Pub Date: Nov. 1st, 1992
Publisher: Viking

In a rambling but informative memoir, the former chancellor of West Germany and ex-mayor of Berlin details his substantial role in the politics of postwar Europe. With its original German edition published in 1989, just prior to reunification, Brandt's account--though more comprehensive than his People and Politics (1978)--loses force given the subsequent transformation of his homeland, even though a preface and postscript have been added to acknowledge the changes.

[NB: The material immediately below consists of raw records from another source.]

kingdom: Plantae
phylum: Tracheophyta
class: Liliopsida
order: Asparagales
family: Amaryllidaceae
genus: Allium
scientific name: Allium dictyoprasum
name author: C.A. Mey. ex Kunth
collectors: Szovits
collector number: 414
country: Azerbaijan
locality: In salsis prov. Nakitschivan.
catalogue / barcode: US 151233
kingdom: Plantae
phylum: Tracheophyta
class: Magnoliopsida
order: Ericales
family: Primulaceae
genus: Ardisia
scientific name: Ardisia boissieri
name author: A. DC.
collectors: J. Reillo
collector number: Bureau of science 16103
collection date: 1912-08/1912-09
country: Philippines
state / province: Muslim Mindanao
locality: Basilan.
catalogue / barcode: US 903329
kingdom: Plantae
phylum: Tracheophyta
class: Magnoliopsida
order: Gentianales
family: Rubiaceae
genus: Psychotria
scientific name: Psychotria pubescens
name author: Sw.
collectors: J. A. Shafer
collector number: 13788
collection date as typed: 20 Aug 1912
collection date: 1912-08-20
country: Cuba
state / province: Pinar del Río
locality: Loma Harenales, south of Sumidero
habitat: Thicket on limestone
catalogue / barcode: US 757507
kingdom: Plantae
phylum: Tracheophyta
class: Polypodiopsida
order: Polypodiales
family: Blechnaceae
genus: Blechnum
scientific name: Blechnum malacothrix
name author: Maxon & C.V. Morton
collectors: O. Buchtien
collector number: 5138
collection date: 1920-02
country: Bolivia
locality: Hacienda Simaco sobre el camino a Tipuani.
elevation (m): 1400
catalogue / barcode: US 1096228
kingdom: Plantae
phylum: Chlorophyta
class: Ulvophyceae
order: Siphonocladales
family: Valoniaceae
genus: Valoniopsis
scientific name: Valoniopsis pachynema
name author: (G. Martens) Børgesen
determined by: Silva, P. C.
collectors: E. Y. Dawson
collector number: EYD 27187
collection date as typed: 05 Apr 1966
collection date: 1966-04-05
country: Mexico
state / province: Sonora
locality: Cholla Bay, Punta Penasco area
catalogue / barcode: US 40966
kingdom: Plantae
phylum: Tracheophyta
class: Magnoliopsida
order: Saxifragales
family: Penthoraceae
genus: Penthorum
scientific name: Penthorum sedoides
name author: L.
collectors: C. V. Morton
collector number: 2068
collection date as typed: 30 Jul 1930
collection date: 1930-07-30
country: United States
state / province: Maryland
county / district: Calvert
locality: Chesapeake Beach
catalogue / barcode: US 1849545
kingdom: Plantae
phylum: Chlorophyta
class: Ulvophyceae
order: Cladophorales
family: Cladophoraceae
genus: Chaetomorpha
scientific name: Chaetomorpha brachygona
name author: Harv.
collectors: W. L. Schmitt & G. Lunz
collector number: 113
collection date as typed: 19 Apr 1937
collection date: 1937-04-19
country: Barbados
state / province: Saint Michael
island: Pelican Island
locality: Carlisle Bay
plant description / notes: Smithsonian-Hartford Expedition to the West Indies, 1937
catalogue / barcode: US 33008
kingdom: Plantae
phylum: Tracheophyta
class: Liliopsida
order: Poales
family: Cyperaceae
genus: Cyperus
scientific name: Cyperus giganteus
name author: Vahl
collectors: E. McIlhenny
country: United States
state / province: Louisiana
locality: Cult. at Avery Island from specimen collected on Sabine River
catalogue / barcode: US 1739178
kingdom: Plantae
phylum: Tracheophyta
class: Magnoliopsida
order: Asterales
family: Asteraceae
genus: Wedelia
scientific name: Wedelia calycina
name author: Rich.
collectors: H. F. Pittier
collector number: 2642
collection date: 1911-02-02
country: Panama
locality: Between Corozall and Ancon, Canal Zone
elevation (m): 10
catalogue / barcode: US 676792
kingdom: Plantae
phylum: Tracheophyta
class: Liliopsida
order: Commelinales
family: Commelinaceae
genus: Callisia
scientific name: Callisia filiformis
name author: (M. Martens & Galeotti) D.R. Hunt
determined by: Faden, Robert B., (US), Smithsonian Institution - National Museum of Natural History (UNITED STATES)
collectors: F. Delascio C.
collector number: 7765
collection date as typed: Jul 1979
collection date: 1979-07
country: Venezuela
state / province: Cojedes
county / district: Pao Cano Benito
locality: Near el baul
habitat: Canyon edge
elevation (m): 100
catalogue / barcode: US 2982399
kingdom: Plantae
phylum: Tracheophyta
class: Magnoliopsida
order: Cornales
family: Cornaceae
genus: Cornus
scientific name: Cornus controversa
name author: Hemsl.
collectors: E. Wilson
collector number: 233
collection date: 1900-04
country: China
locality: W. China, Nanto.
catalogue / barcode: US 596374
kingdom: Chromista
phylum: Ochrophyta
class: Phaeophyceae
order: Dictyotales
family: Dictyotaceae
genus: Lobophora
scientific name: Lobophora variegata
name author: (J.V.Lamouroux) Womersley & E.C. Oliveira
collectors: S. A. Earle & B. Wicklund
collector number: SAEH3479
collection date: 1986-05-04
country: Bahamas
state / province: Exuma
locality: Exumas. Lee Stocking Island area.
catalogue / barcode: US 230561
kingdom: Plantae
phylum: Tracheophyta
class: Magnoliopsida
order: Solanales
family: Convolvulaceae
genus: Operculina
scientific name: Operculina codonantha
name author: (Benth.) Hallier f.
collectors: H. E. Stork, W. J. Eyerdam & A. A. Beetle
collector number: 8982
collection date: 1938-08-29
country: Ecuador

After working tirelessly for the Social Democrats as an observer and journalist while exiled in Scandinavia during the Nazi period, Brandt returned to West Berlin in 1948, rising steadily through the political ranks to become mayor in 1957, foreign minister in 1966, and, ultimately, West Germany's chancellor in 1969. Brandt also remained chairman of the Social Democrats until 1987--despite being forced to resign as head of state in a 1974 spy scandal. That scandal and other historical highlights, such as the building of the Berlin Wall, are discussed at length here, with special attention paid to Brandt's extensive dealings with world leaders, and to his development of a pragmatic politics that enabled his country to find its own voice in East-West affairs and to normalize relations with Soviet-controlled East Germany. Covering a broad spectrum of political events in the postwar period, Brandt's perspective as conveyed through anecdotes and analyses is that of a quintessential insider, but it's also that of a man keenly interested in the future of both his divided nation and the whole of Europe. An ambitious, sometimes lively appraisal of foreign policy and postwar politics.